Page images and extracted text
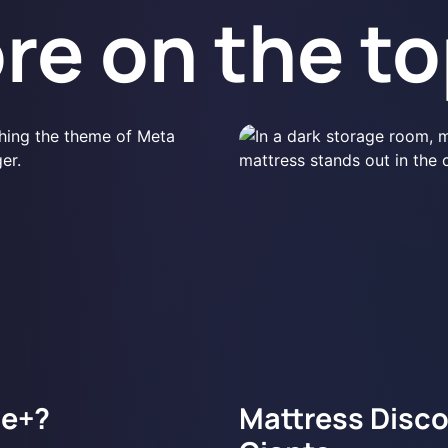
re on the to
ge+?
Mattress Discou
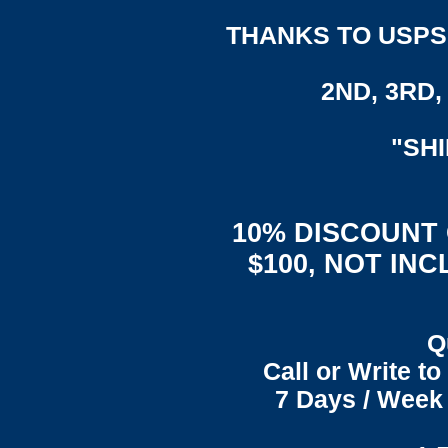
THANKS TO USPS,
2ND, 3RD, 
"SH
10% DISCOUNT
$100, NOT IN
Q
Call or Write t
7 Days / Week 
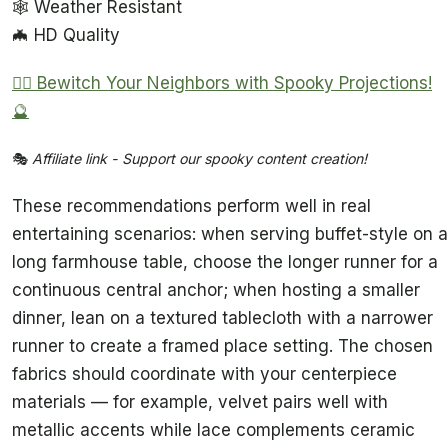
🕸️ Weather Resistant
🦇 HD Quality
🧙‍♀️ Bewitch Your Neighbors with Spooky Projections!
🔮
🎭
Affiliate link - Support our spooky content creation!
These recommendations perform well in real
entertaining scenarios: when serving buffet-style on a
long farmhouse table, choose the longer runner for a
continuous central anchor; when hosting a smaller
dinner, lean on a textured tablecloth with a narrower
runner to create a framed place setting. The chosen
fabrics should coordinate with your centerpiece
materials — for example, velvet pairs well with
metallic accents while lace complements ceramic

TASK STATEMENT ->
Exclude the pictures and repeat the entries word for word.

TASK RESPONSE ->
re on the to
ge+?
Mattress Discou
THANKS TO USPS,
2ND, 3RD, 
"SH
10% DISCOUNT
$100, NOT IN
Q
Call or Write t
7 Days / Week 
🕸️ Weather Resistant
🦇 HD Quality
🧙‍♀️ Bewitch Your Neighbors with Spooky Projections!
🔮
🎭
Affiliate link - Support our spooky content creation!
These recommendations perform well in real
entertaining scenarios: when serving buffet-style on a
long farmhouse table, choose the longer runner for a
continuous central anchor; when hosting a smaller
dinner, lean on a textured tablecloth with a narrower
runner to create a framed place setting. The chosen
fabrics should coordinate with your centerpiece
materials — for example, velvet pairs well with
metallic accents while lace complements ceramic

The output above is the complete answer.